While communicating with students I use a variety of communication methods, the most common being Verbal. Verbal communication is good for providing feedback as it is instant but it may not be heard by the student, especially if the student has hearing difficulties. Teachers must be careful when providing verbal feedback as both positive and negative feedback can embarrass students when they are with their peers. There are many other negatives to verbal communication that could occur, such as communicating with jargon or acronyms that learners do not understand, providing too much information that is difficult to absorb in a short period and students not understanding as English is not their native language or they struggle with the English language.
“Non-verbal cues form an extremely important aspect of the communication process” (Gould & Roffey-Barentsen, 2014, p. 139) 55 percent of meaning conveyed is achieved through the use of body language, according to (Mehrabian, 1972). Body language can also be used to control behaviour; it is common for me to acknowledge a minor behaviour infringement with a disapproving look in the students’ direction. If this doesn’t provide the response I require I will escalate to another communication method such as verbal. It is important to consider the diverse cultures around the world; (Rayudu, 2010) says an innocent gesture in one culture may be offensive in another.

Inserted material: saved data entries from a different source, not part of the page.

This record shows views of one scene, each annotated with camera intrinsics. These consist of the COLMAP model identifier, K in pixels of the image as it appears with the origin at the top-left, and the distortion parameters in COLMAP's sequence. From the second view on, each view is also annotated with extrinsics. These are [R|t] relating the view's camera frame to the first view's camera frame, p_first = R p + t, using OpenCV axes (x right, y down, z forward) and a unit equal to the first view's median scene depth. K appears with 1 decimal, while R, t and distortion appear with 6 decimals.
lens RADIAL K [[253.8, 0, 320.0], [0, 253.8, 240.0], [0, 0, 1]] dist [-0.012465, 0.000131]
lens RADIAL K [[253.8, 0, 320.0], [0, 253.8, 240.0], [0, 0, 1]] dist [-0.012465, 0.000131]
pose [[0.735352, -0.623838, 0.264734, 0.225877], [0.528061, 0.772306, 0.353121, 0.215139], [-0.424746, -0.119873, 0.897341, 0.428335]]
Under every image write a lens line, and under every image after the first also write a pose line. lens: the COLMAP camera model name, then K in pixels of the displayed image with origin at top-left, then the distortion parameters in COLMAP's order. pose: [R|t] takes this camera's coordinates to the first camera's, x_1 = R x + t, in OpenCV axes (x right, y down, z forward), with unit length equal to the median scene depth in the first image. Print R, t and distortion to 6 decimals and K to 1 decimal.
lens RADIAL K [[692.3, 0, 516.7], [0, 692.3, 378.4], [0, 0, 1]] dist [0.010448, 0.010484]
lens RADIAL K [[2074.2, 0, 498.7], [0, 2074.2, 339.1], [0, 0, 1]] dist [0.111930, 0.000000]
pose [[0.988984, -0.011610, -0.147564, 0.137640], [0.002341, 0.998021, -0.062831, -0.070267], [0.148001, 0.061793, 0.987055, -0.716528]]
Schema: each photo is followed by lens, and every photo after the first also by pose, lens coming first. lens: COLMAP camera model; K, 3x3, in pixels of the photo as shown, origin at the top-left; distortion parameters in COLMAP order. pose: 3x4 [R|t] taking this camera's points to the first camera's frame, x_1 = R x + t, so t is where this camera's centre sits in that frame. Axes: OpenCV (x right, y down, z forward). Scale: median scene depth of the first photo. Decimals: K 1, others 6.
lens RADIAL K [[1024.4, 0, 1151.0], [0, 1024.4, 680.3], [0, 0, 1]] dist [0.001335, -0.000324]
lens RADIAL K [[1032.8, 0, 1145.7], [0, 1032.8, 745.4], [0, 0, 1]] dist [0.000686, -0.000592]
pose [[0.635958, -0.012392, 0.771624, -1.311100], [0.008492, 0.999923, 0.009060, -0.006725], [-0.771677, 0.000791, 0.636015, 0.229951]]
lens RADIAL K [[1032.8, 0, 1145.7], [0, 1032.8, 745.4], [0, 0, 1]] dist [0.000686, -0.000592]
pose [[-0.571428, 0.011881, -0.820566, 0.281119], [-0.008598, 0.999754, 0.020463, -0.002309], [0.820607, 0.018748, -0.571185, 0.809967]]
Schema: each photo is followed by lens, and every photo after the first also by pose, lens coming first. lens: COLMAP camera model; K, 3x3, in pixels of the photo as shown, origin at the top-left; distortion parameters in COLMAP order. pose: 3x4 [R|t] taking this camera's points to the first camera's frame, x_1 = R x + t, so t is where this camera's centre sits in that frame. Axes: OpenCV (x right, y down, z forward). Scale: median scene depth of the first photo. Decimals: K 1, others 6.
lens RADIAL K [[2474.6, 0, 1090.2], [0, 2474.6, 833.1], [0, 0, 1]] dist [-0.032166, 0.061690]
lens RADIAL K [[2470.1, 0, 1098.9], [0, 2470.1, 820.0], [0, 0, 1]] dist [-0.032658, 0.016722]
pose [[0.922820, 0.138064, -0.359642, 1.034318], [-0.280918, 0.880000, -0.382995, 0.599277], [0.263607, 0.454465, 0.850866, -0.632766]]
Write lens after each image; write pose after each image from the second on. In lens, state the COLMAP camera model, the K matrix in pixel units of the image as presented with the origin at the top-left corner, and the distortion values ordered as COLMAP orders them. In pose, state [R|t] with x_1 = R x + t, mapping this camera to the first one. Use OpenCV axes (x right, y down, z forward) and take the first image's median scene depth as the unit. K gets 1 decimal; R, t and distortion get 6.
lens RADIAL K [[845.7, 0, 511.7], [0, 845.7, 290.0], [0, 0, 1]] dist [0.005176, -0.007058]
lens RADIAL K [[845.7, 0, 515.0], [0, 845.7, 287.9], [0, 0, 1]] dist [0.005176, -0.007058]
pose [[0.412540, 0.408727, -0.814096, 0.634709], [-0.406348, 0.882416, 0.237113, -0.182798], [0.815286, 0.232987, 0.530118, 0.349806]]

All students I teach have an organisation provided email account that they access on a regular basis. This is considered the most effective method of contacting a lecturer while a student is not physically within the building. It is common for students to inform me via email that they will not be attending due to illness. I would utilise email to inform students of teaching related information, such as closure, staff illness, change of room, etc. I also provide written feedback via email so that students can read the feedback at their own time and pace. Maintaining a record of email communication can be useful in the event evidence is required of comments made. Email has some negatives, such as some attachments are blocked without notification, as a result either party in the communication will not be informed that the email has not reached its destination. It is also common for students to forget to check their email on a regular basis as they have their own personal email accounts, resulting in missed communication. A similar but less formal method of communication is social media, it is far less common for students to miss this form of communication, however, it can be seen as blurring the lines between student and lecturer due to being in a social environment. Social media is also not suitable for any communication that should be confidential as the message could be displayed to the students’ peers.